Each day they treat 15 to 20 patients on the street for a range of problems, including substance abuse, abscesses, amputation sites and minor and potentially serious issues.
Terrance Gora, 37, has been helped by the team before for a variety of issues, including a serious wound on his left leg that won’t get better.
Asked what happened, Gora told the Honolulu Star-Advertiser, “I don’t know. I think I was bit by a spider. It didn’t heal.”
Up and down River Street, Wang, Tanigawa and Ah Nee-Bahn were praised by all of the same faces they see each week, including Tom Griffin, 69, who sat in a black office chair wearing hospital pants and a Queen’s Medical Center patient bracelet on his right wrist.

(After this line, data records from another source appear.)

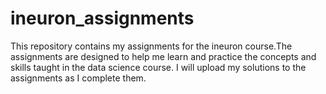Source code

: # ineuron_assignments
This repository contains my assignments for the ineuron course.The assignments are designed to help me learn and practice the concepts and skills taught in the data science course. I will upload my solutions to the assignments as I complete them.
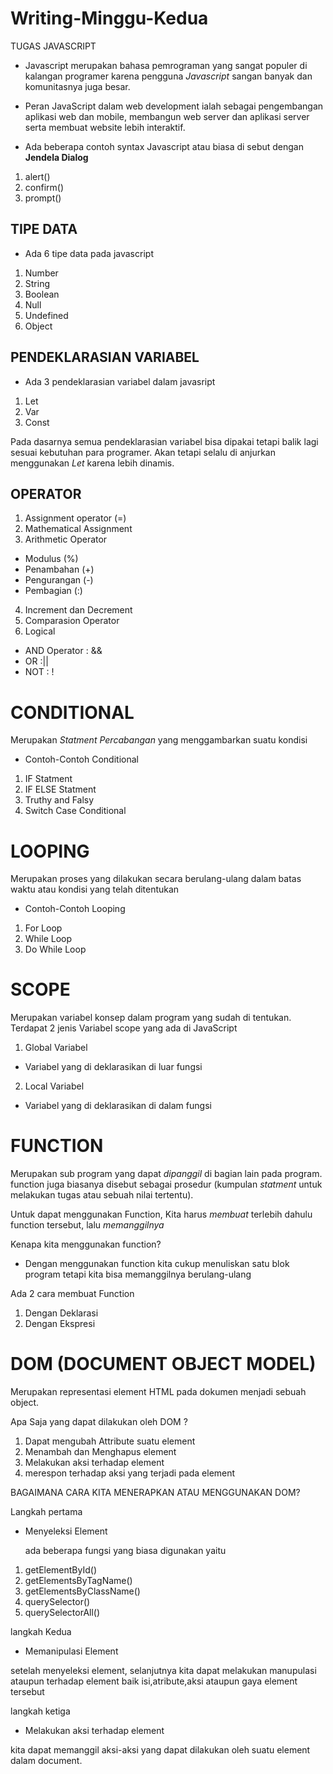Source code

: # Writing-Minggu-Kedua
TUGAS JAVASCRIPT 

- Javascript merupakan bahasa pemrograman yang sangat populer di kalangan programer karena pengguna *Javascript* sangan banyak dan komunitasnya juga besar.

- Peran JavaScript dalam web development ialah sebagai pengembangan aplikasi web dan mobile, membangun web server dan aplikasi server serta membuat website lebih interaktif.

- Ada beberapa contoh syntax Javascript atau biasa di sebut dengan **Jendela Dialog**
1. alert()
2. confirm()
3. prompt()

## TIPE DATA
- Ada 6 tipe data pada javascript
1. Number
2. String
3. Boolean
4. Null
5. Undefined
6. Object


## PENDEKLARASIAN VARIABEL
- Ada 3 pendeklarasian variabel dalam javasript
1. Let
2. Var
3. Const

Pada dasarnya semua pendeklarasian variabel bisa dipakai tetapi balik lagi sesuai kebutuhan para programer. Akan tetapi selalu di anjurkan menggunakan *Let* karena lebih dinamis.

## OPERATOR
1. Assignment operator (=)
2. Mathematical Assignment
3. Arithmetic Operator
- Modulus (%)
- Penambahan (+)
- Pengurangan (-)
- Pembagian (:)

4. Increment dan Decrement
5. Comparasion Operator
6. Logical 
- AND Operator : &&
- OR :||
- NOT : !


# CONDITIONAL
Merupakan *Statment Percabangan* yang menggambarkan suatu kondisi

- Contoh-Contoh Conditional
1. IF Statment
2. IF ELSE Statment
3. Truthy and Falsy
4. Switch Case Conditional


# LOOPING
Merupakan proses yang dilakukan secara berulang-ulang dalam batas waktu atau kondisi yang telah ditentukan 

- Contoh-Contoh Looping
1. For Loop
2. While Loop
3. Do While Loop


# SCOPE
Merupakan variabel konsep dalam program yang sudah di tentukan. Terdapat 2 jenis Variabel scope yang ada di JavaScript 

1. Global Variabel
- Variabel yang di deklarasikan di luar fungsi
2. Local Variabel
- Variabel yang di deklarasikan di dalam fungsi


# FUNCTION
Merupakan sub program yang dapat *dipanggil* di bagian lain pada program. function juga biasanya disebut sebagai prosedur (kumpulan *statment* untuk melakukan tugas atau sebuah nilai tertentu).

Untuk dapat menggunakan Function, Kita harus *membuat* terlebih dahulu function tersebut, lalu *memanggilnya*

Kenapa kita menggunakan function?

- Dengan menggunakan function kita cukup menuliskan satu blok program tetapi kita bisa memanggilnya berulang-ulang

Ada 2 cara membuat Function
1. Dengan Deklarasi
2. Dengan Ekspresi



# DOM (DOCUMENT OBJECT MODEL)
Merupakan representasi element HTML pada dokumen menjadi sebuah object.

Apa Saja yang dapat dilakukan oleh DOM ?
1. Dapat mengubah Attribute suatu element
2. Menambah dan Menghapus element
3. Melakukan aksi terhadap element
4. merespon terhadap aksi yang terjadi pada element

BAGAIMANA CARA KITA MENERAPKAN ATAU MENGGUNAKAN DOM?

Langkah pertama
- Menyeleksi Element

  ada beberapa fungsi yang biasa digunakan yaitu
1. getElementById()
2. getElementsByTagName()
3. getElementsByClassName()
4. querySelector()
5. querySelectorAll()

langkah Kedua
- Memanipulasi Element

setelah menyeleksi element, selanjutnya kita dapat melakukan manupulasi ataupun terhadap element baik isi,atribute,aksi ataupun gaya element tersebut

langkah ketiga

- Melakukan aksi terhadap element

kita dapat memanggil aksi-aksi yang dapat dilakukan oleh suatu element dalam document.
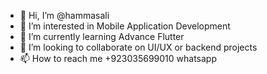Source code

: - 👋 Hi, I’m @hammasali
- 👀 I’m interested in Mobile Application Development 
- 🌱 I’m currently learning Advance Flutter 
- 💞️ I’m looking to collaborate on UI/UX or backend projects
- 📫 How to reach me +923035699010 whatsapp

<!---
hammasali/hammasali is a ✨ special ✨ repository because its `README.md` (this file) appears on your GitHub profile.
You can click the Preview link to take a look at your changes.
--->
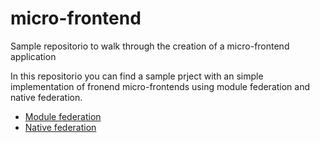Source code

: # micro-frontend

Sample repositorio to walk through the creation of a micro-frontend application

In this repositorio you can find a sample prject with an simple implementation of fronend micro-frontends using module federation and native federation.

- [Module federation](src/module-federation/README.md)
- [Native federation](src/native-federation/README.md)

Griffin had just been discharged from Queen’s the night before after being attacked and beaten with a metal pipe by strangers.
They beat on Griffin from his left shoulder to his left wrist and made off with his wheel chair. The assailants also stole Griffin’s last $2.
“I need help,” he moaned at the corner of River and Hotel streets, while sitting on his discharge papers from Queen’s.
“The blood was all over the place,” he said.
The work by the team from Hawaii Health and Harm Reduction Center is part of even newer efforts to help Oahu’s homeless as their normal assistance dwindles.
Traditional sources of homeless meals provided by churches and food pantries are drying up all across the state because of huge demand and fears of contracting the coronavirus from homeless people, Morishige said. Shortages on Oahu are particularly acute from Central Oahu through Wahiawa and up to the North Shore.
“Food has become a particular issue,” Morishige said. “Homeless individuals are the hardest hit. Everything they rely on for support has either shut down or is not as easily accessible.”
At the same time, he said, outreach workers need more personal protective equipment.
Partners in Care is also assembling personal “bathroom kits” of toilet paper, bars of soap, hand sanitizer and paper towels to help homeless people stay clean.
“We could use thousands and thousands of them and they will all be used,” Thielen said.
Hawaii also has borrowed an idea from Seattle to help with social distancing by having outreach workers hand out placards that are green on one side and red on the other.
To reduce contacts, homeless people can clip the green side to their tents or tarps to let outreach workers know they’re fine. Or, they can turn to the red side indicating they have an issue, Wang said.
“They’re mostly green,” Wang said. “They’re mostly OK.”